Por Ana Raquel Mangili, Jorge Salhani e Tamiris Volcean

Os pratos de um país ou região dizem muito sobre o povo que ali habita, por isso, é importante entender essa relação tão íntima entre gastronomia e cultura. O ser humano não se alimenta simplesmente com o objetivo de saciar a sua fome ou para manter seu corpo em ordem. Cada refeição vem acompanhada de uma carga de outros sentimentos, dependendo de quais alimentos são utilizados, quais temperos são escolhidos e qual é o modo de preparo.
A alimentação, no âmbito da gastronomia e da culinária, é parte da identidade de cada indivíduo ou grupo populacional. Isso acontece, segundo a doutora em Ciências Sociais Talita Roim, desde os primórdios da humanidade: todos os processos, da agricultura e pecuária ao modo de preparação, demarcam diferentes formas de sociabilidade, independentemente da localização ou cultura dos povos.
Guilherme Bonamigo, coordenador da pós-graduação em Gastronomia do Senac Aclimação, em São Paulo, acrescenta que a alimentação se torna expressão cultural e passa a ter cunho simbólico com a divisão geográfica dos povos e o início do comércio entre eles. Com isso, cria-se a noção de pertencimento a um lugar específico ou grupo social, fazendo com que os indivíduos fortaleçam seus laços. A culinária e a gastronomia, consequentemente, somadas a diversos outros elementos, constituem as identidades nacionais.
Talita comenta que a gastronomia é importante para, inclusive, diminuir o preconceito entre as pessoas. “Ela contribui para uma aproximação cultural e até mesmo para minimizar a falta de conhecimento entre diferentes populações”.

O ser humano não se alimenta simplesmente com o objetivo de saciar a sua fome ou para manter seu corpo em ordem.

Quando comemos um prato ou alimento específico, podemos nos lembrar de um ente querido que o preparava, de uma viagem marcante ou de um jantar com uma pessoa especial.

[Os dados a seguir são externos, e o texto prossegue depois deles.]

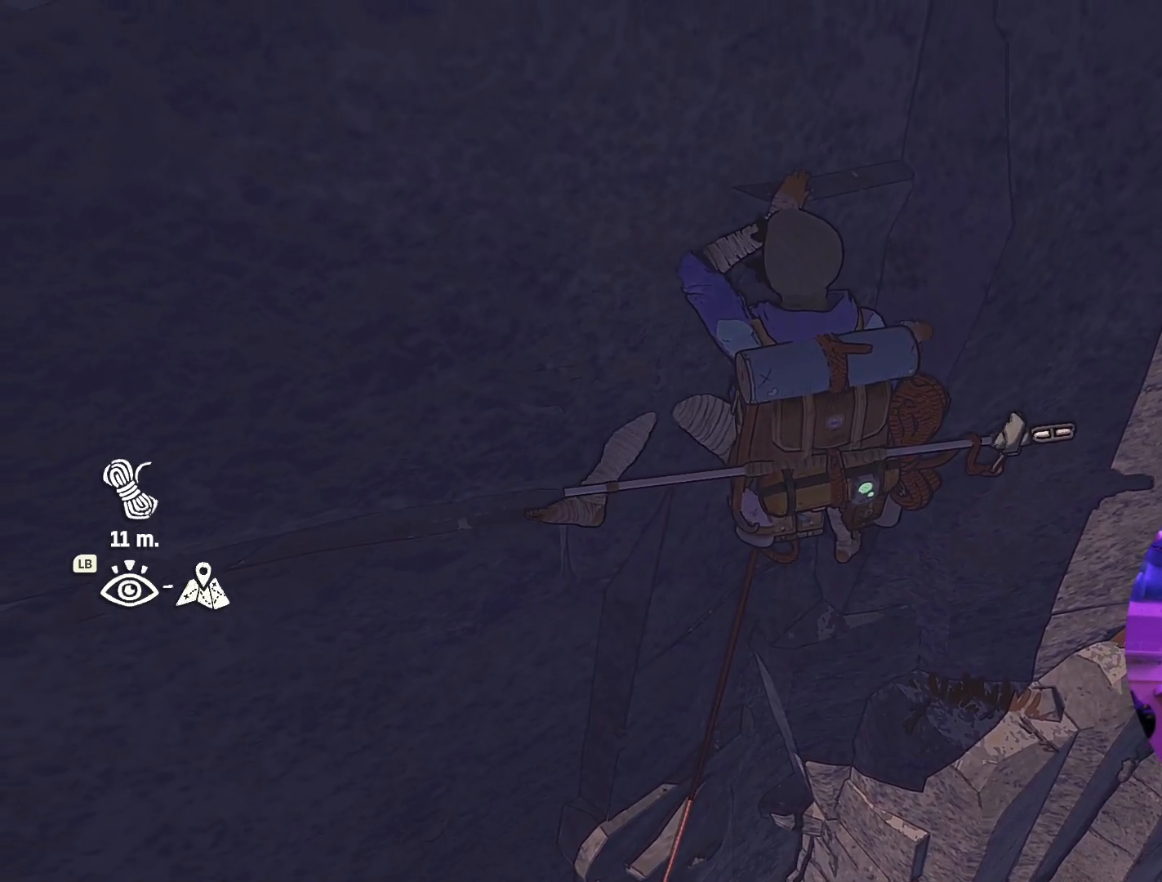
{"buttons": ["R1"], "left_stick": "center", "right_stick": "center", "events": [[84, "R1", "down"]]}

Essas conexões são ainda mais fáceis de serem encontradas atualmente, em um mundo globalizado, onde há menor dificuldade para se obter alimentos e maior facilidade para se encontrar um restaurante de uma cultura em particular.
Bonamigo ressalta que os sistemas culinários são dinâmicos, do ponto de vista cultural: após as grandes fusões culinárias nas décadas de 1960 e 1970, quando foram inseridos elementos da cozinha oriental na ocidental, “as pessoas têm uma facilidade maior de abraçar uma nova cultura a partir da boca”, diz.
Na atual configuração do mundo, entretanto, a falta de tempo livre demanda que as pessoas se alimentem de forma cada vez mais rápida, resultando no avanço das redes de fast food e do consumo de alimentos pré-prontos. Talita Roim comenta que, apesar dessa tendência, de caráter global, existem movimentos culturais, de áreas como nutrição, gastronomia ou antropologia, que oferecem outras possibilidades.
Restaurantes intimistas
Gastronomia e afeto se entrelaçam também através do conceito de “restaurante intimista”, ou “Supper Clubs”, onde o que conta é a experiência individualizada e a interação entre quem cozinha e quem consome, como se fosse um jantar na casa de amigos. Aliás, a maioria desses estabelecimentos é montada nas próprias residências dos chefs, e podem alcançar o status de melhores lugares turísticos secretos da gastronomia local. Foi o caso do Supper Club parisiense “Chez Nous Chez Vous(CN CV) (em português, “Nossa Casa, Sua Casa”), estabelecimento de culinária francesa que é propriedade de uma brasileira.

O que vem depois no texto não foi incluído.